The obligation of the lessee, under the lease, to keep the premises in repair, did not require him to strengthen them for the use of his engine; and so the notification by the building department imposed no obligation upon him to make any alterations or repairs, nor did it, by itself, justify his abandoning the premises. His right to abandon followed his right to rescind for the original misrepresentations. As this was not a case of technical eviction, the rule that rent accruing before actual eviction is recoverable does not apply- '

The exceptions to rulings on evidence do not require reversal. Plaintiff complains of the evidence received under the counterclaim of defendant for damages for the alleged fraudulent misrepresentations.
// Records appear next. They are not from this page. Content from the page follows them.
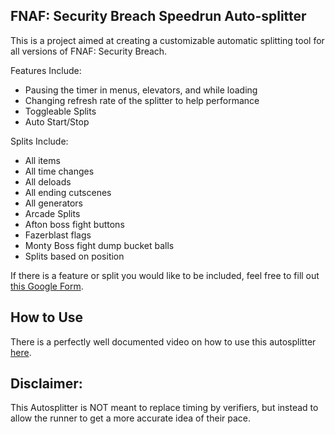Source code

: ## FNAF: Security Breach Speedrun Auto-splitter

This is a project aimed at creating a customizable automatic splitting tool for all versions of FNAF: Security Breach.

Features Include:
- Pausing the timer in menus, elevators, and while loading
- Changing refresh rate of the splitter to help performance
- Toggleable Splits
- Auto Start/Stop

Splits Include:
- All items
- All time changes
- All deloads
- All ending cutscenes
- All generators
- Arcade Splits
- Afton boss fight buttons
- Fazerblast flags
- Monty Boss fight dump bucket balls
- Splits based on position

If there is a feature or split you would like to be included, feel free to fill out [this Google Form](https://forms.gle/jxidK6RFToEXzUDe7).

## How to Use

There is a perfectly well documented video on how to use this autosplitter [here](https://youtu.be/UkRkU2WcJDc).

## Disclaimer:
This Autosplitter is NOT meant to replace timing by verifiers, but instead to allow the runner to get a more accurate idea of their pace.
Evidence was properly received as to damage, as the plaintiff, by replying to the counterclaim, in effect, agreed to litigate the issues presented by it, and cannot now object that it was not a proper one (Hammond v. Terry, 3 Lans. 186; Ayres v. O’Farrell, 10 Bosw. 143-147); and error in the admission of evidence of items of damage worked no injury to the plaintiff, since the jury disregarded the whole counterclaim. The instructions given by the court leave no doubt upon this point Evidence was given as to the condition of the building with respect to being out of plumb, and so forth, in 1890. This was material to show its condition in 1891, when the lease was made, as such condition might be presumed to continue, and it was for the plaintiff to show that it did not. The= question put by plaintiff to his expert to show that the building, although out of plumb, was safe, was not within the issues,, which involved *66only the question as to whether or not the building would support the engine without danger from the vibrations caused by its operation. Evidence of what plaintiffs expert reported to him upon examination of the building after the lease was made was immaterial on the question of plaintiffs scienter, as the issue was upon his intention and knowledge before and at the time that the lease was made, not afterwards. Other exceptions are immaterial, and the judgment and order must be affirmed.

Judgment and order affirmed, with costs. All concur.